After that, Jaywalker the Investigator got to work. He started off by making a visit to the scene. Not the scene of the crime—or accident, as he preferred to call it—where the van had been run off the road. That would come, but for now it could wait. Instead, he returned to the scene of his first meeting with Amanda, the Forty-second Street branch of the New York Public Library. There he went to the newspaper archives room and pulled up on a microfiche screen all the articles he could find on the crash, the surrender and arrest of Carter Drake, and the developments that had occurred since. Had he been a better navigator of the Internet, he probably could have found them on his computer. But he was stubbornly old-fashioned at times, Jaywalker was, and besides, he loved the archives room. He figured it was as good a place as any to get an overview of things, a starting point before he began to dig for details and tried to get first-person accounts.
As overviews go, it turned out to be pretty devastating stuff for the home team.

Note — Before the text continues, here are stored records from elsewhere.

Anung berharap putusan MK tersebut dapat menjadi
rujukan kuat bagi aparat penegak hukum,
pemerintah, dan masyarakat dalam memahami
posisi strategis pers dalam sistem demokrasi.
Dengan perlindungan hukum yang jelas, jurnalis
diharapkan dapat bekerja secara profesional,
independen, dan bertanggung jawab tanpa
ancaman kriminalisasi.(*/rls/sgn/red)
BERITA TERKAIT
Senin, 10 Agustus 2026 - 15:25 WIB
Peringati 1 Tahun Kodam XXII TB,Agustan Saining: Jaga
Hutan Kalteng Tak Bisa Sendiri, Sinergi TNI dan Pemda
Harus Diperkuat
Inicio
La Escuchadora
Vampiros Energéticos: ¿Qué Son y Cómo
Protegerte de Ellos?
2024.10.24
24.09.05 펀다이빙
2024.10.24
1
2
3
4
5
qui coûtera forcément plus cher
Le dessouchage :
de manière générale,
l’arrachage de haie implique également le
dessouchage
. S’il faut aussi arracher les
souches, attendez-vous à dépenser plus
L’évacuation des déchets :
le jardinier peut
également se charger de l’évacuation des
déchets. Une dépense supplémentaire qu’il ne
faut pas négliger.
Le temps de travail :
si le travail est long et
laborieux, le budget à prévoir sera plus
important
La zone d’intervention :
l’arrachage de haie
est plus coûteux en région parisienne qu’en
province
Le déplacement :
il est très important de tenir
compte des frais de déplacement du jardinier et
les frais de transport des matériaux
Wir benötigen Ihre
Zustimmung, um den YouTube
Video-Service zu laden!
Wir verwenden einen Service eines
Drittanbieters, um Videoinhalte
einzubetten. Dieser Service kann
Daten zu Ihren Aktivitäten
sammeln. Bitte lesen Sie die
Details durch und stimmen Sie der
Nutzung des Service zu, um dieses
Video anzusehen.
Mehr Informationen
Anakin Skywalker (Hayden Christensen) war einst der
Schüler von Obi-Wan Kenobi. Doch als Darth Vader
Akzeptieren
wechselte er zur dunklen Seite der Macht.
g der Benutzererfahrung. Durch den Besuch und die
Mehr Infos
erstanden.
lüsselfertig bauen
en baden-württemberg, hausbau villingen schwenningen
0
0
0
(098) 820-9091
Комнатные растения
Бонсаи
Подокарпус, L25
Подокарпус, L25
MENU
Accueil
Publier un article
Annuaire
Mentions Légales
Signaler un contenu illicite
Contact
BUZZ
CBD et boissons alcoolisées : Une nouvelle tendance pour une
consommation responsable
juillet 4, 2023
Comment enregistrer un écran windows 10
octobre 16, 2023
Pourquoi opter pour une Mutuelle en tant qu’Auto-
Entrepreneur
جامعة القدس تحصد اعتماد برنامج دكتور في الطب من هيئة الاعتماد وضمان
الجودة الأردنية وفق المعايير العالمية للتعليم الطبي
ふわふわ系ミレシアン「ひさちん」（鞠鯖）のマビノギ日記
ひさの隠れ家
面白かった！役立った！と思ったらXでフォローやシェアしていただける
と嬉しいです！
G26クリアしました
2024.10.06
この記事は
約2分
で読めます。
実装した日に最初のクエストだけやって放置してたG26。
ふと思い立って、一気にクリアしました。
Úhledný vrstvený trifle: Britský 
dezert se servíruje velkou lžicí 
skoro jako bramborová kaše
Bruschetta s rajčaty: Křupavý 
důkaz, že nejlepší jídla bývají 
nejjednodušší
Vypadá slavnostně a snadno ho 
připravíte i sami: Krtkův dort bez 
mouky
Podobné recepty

The photos of the burned van, and of the immediate area where it had come to rest, were hard to look at. Jaywalker could only guess at the ones that had been kept out of the papers, that the editors had deemed too graphic to print. He’d see those later, no doubt, with the police reports. There’d be charred bodies, charred tiny bodies. He shuddered at the thought, shuddered again at the jurors’ reactions to the carnage.

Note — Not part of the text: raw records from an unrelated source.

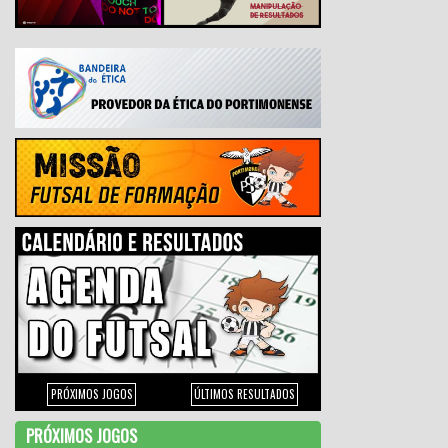
PRÓXIMOS JOGOS
ÚLTIMOS RESULTADOS
PRÓXIMOS JOGOS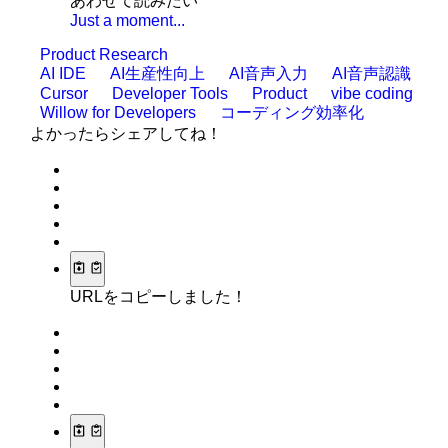
あわせて読みたい
Just a moment...
Product Research
AI IDE
AI生産性向上
AI音声入力
AI音声認識
Cursor
Developer Tools
Product
vibe coding
Willow for Developers
コーディング効率化
よかったらシェアしてね！
URLをコピーしました！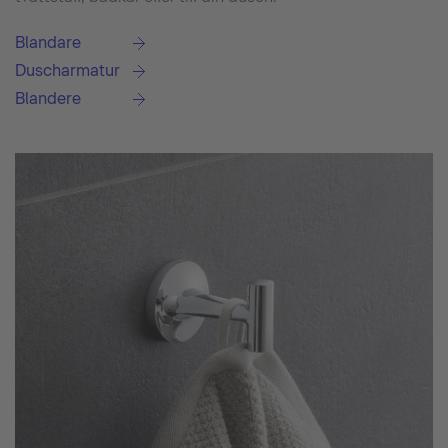
Blandare
Duscharmatur
Blandere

Several of the papers had run with the early rumors of a terrorist cell and the premature detonation of an explosive device, or of a van overcrowded with undocumented migrant apple pickers. Only with the following day’s editions had the truth come out, that eight of the nine dead were young children enrolled at one of New City’s several yeshivas, or Jewish religious schools. There were interviews with the driver of the pickup truck who’d stopped to offer assistance, including his account of the car that had run the van off the road. Looking for the public’s help, the police had released the partial license plate ending in 724 and were imploring other witnesses to come forward. Then, in the next day’s accounts, there was the surrender of Carter Drake and his arrest, as well as some brief comments by his “business attorney.” Jaywalker paused to smile at the phrase. There were business attorneys, patent attorneys, corporate attorneys, trust and estate attorneys, even admiralty attorneys. But when things got truly nasty, you were well advised to go out and get yourself a criminal lawyer. All of a sudden, it was a lawyer you needed. Down in the trenches, there was no room for attorneys.